SF-3-030 interacts with and modifies ERK2 via cysteine adduct formation. (A) Putative mechanisms of SF-3-030 adduct formation with cysteine residues on ERK2. (B) Space-filling model of ERK2 with highlighted cysteine residues and SF-3-030 modification site (adapted from Protein Data Bank Identification (PDB ID): 4GT3). Cysteine modifications determined by high-resolution liquid chromatography-tandem mass spectrometry. Cysteine residues are colored in (green), as well as the TXY motif (magenta), the F-recruitment site (red), and the primary modification site C252 (red font).

Lead compounds differentially regulate IEG levels in A375 cells. (A) Immunoblots for c-Fos, c-Jun, FosB/B2, Fra-1, and c-Myc proteins in cells treated with 10 μM SCH77294 or 25 μM SF-3-030 for 0–24 hours. (B) Phosphorylated (S383) and total Elk-1 levels in cells treated with 10 μM SCH77294 or 25 μM SF-3-030 for 0–24 hours. (C) Cells treated for 4 hours with varying doses of SF-2-110, SF-3-026, or SF-3-030. Controls include untreated or cells treated with 5 μM AZD6244 or SCH772984. Immunoblots show relative c-Fos, c-Jun, FosB/B2, Fra-1, and c-Myc protein levels. Levels of active ERK1/2 (ppERK1/2), total ERK2, and α-tubulin are shown to demonstrate ERK1/2 pathway activity and equal protein loading in (A) and (C). (D) Relative quantification of c-Fos, Fra-1, and c-Myc protein levels after 4 hours of exposure with 25 µM of SF-2-110 or SF-3-030. Mean and S.D. are from three independent experiments, and graph was determined via densitometry as described in the Materials and Methods. * and ** represent P < 0.05 and P < 0.01, respectively. (E) A375 cells were exposed to SF-3-030 for the indicated times and then incubated with fresh media without compound for a total incubation time of 24 hours. Lysates were immunoblotted for cleaved PARP, phosphorylated histone H3 (pH3), and total ERK2 for a loading control. Data are representative of three independent experiments. The numbers in each immunoblot represent the relative levels of protein, normalized to α-tubulin, as determined by densitometry. Molecular mass markers (kDa) are indicated on the right of each immunoblot.

SF-3-030 induces NRF2 levels. (A) Immunoblot analysis of NRF2 in A375 cells treated with 10 μM SCH772984 or 25 μM SF-3-030 for 0–24 hours. (B) NRF2 levels in A375 cells treated with 25 μM SF-3-030 ±5 mM NAC for 0, 1, or 4 hours. Nonspecific bands that crossreact with the NRF2 primary antibody are indicated (ns) for (A) and (B). The graph in (C) shows the densitometry quantitation of NRF2 under the conditions described in (B). Mean and S.D. are from three independent experiments. * indicates statistical significance compared with SF-3-030 treatment only (P < 0.05). The numbers in each immunoblot represent the relative levels of protein, normalized to α-tubulin, as determined by densitometry. Molecular mass markers are indicated on the left of each immunoblot.

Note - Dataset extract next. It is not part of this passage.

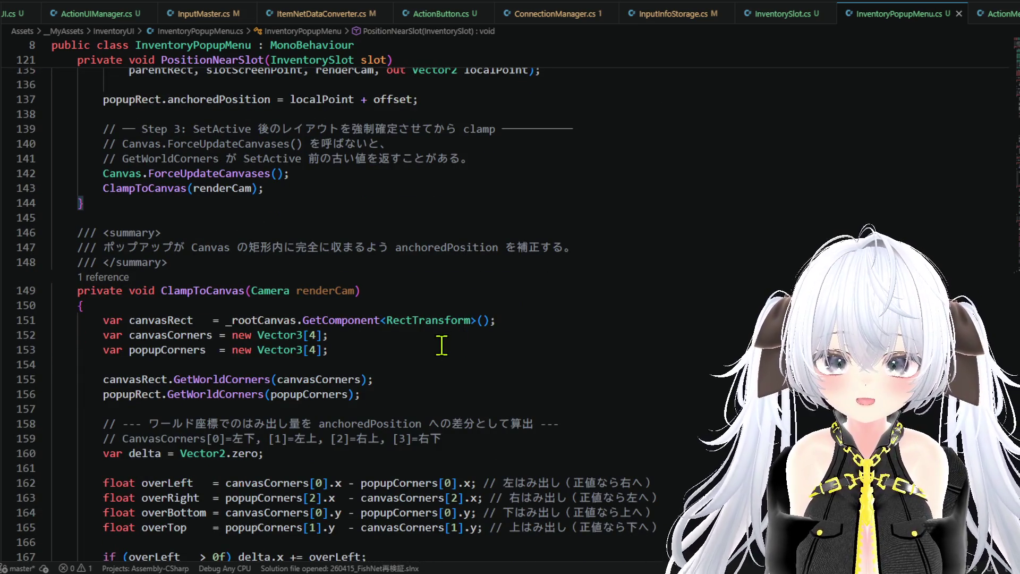
Step: Inspect ClampToCanvas from line 153 down to line 186
{"action": "left_click", "coordinate": [436, 349]}
{"action": "scroll", "coordinate": [436, 349], "scroll_direction": "down", "scroll_amount": 3}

SF-3-030 induction of ROS mediates inhibition of A375 cell proliferation. (A) ROS was measured by CellROX Deep Red reagent fluorescence in A375 cells treated with 25 μM SF-3-030 in the absence (white bars) or presence (black bars) of the following ROS inhibitors (ROSi): 10 mM sodium pyruvate (NaPyr), 100 mM mannitol (Mann), or 10 mM NAC for 60 minutes. Graphs represent three independent experiments, and each data point represents the mean ± S.D. from three wells with four fields of view per well and each field containing between 500 and 1000 cells. Statistical significance was determined within each experiment (* and ** represent P < 0.05 and P < 0.01, respectively). (B) A375 cell viability was measured after 48 hours in untreated or SF-3-030–treated cells in the absence (white bars) or presence (black bars) of the ROS inhibitors at the concentrations described in (A). The mean and S.D. for cell proliferation are from three independent experiments. ** indicates statistical significance (P < 0.01) compared with SF-3-030 treatment only. (C) Relative levels of c-Fos after 4 hours of treatment with SF-3-030 alone (white bars) or in combination with the indicated ROS inhibitors (black bars) at the concentrations indicated in (A). Relative c-Fos levels were determined by ProteinSimple immunoanalysis and normalized to total β-actin.